Task details >> Starting at the line containing "5h56 works well for me." and continuing through the end of the rows, give each line as a Markdown table with the columns Number and Line. Skip blank lines and leave out the pictures.

[Stored items from a collection]
######

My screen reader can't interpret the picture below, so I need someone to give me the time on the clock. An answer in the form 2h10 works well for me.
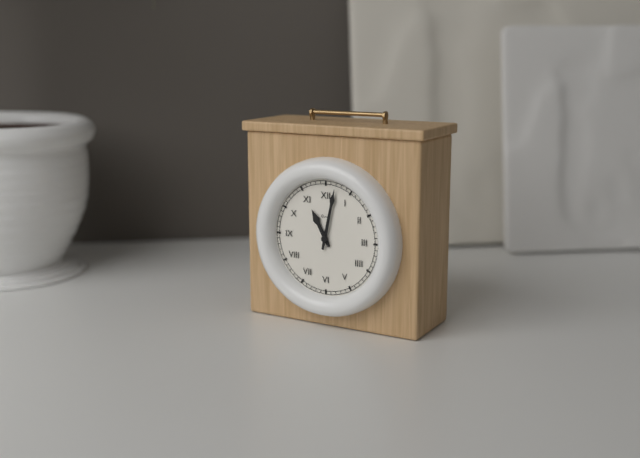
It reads 11h02
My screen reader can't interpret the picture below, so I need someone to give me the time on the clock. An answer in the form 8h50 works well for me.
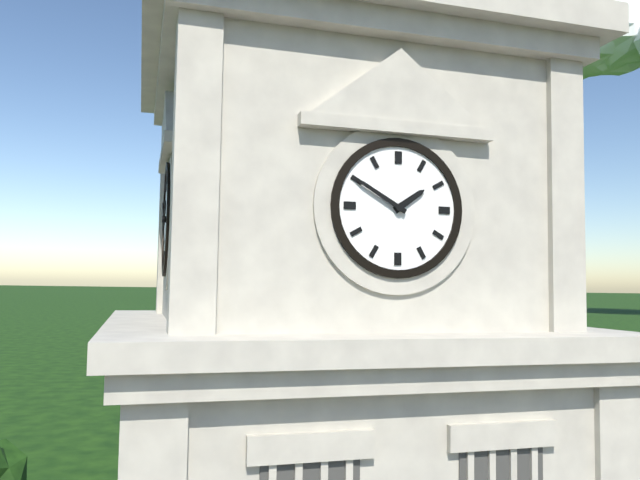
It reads 1h50
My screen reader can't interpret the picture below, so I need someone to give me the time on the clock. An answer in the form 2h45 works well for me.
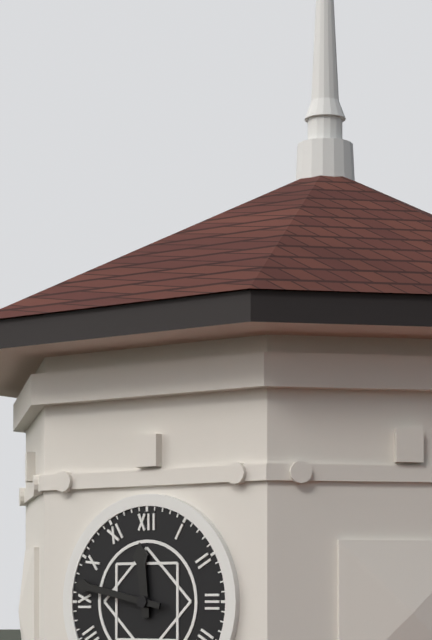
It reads 11h47
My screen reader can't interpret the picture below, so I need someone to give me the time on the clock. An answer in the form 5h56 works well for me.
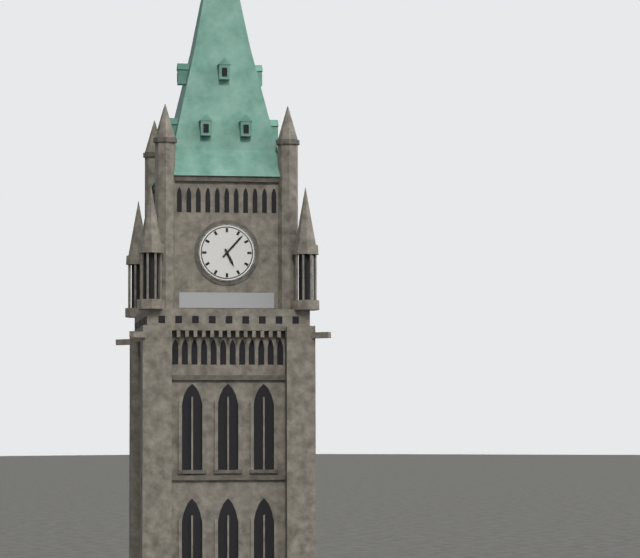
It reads 5h07
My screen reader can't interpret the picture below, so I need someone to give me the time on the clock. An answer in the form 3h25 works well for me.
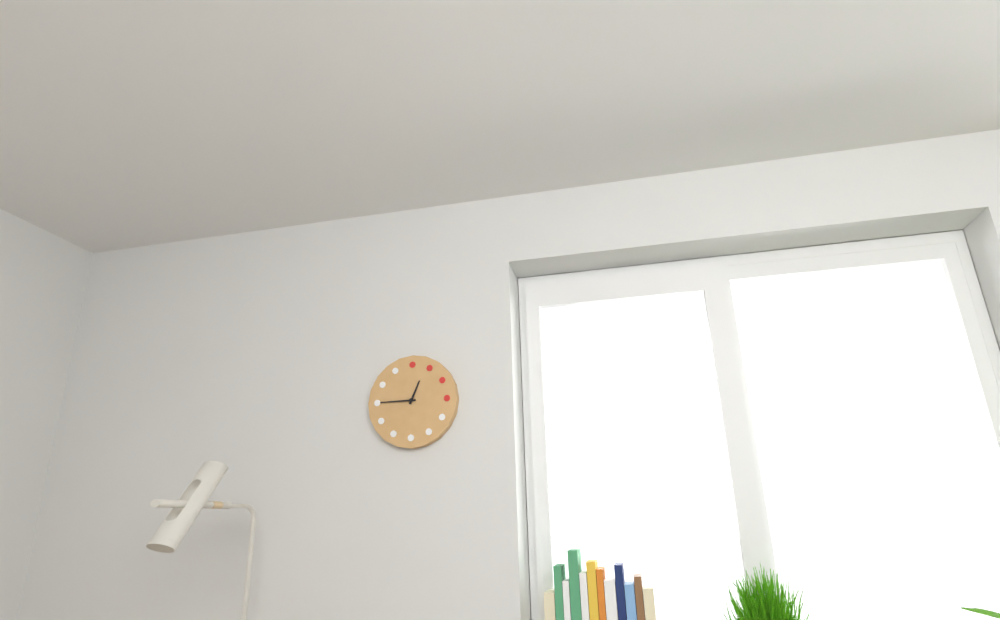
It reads 12h45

######

Task output >>
| Number | Line |
|---|---|
| 1 | My screen reader can't interpret the picture below, so I need someone to give me the time on the clock. An answer in the form 5h56 works well for me. |
| 2 | It reads 5h07 |
| 3 | My screen reader can't interpret the picture below, so I need someone to give me the time on the clock. An answer in the form 3h25 works well for me. |
| 4 | It reads 12h45 |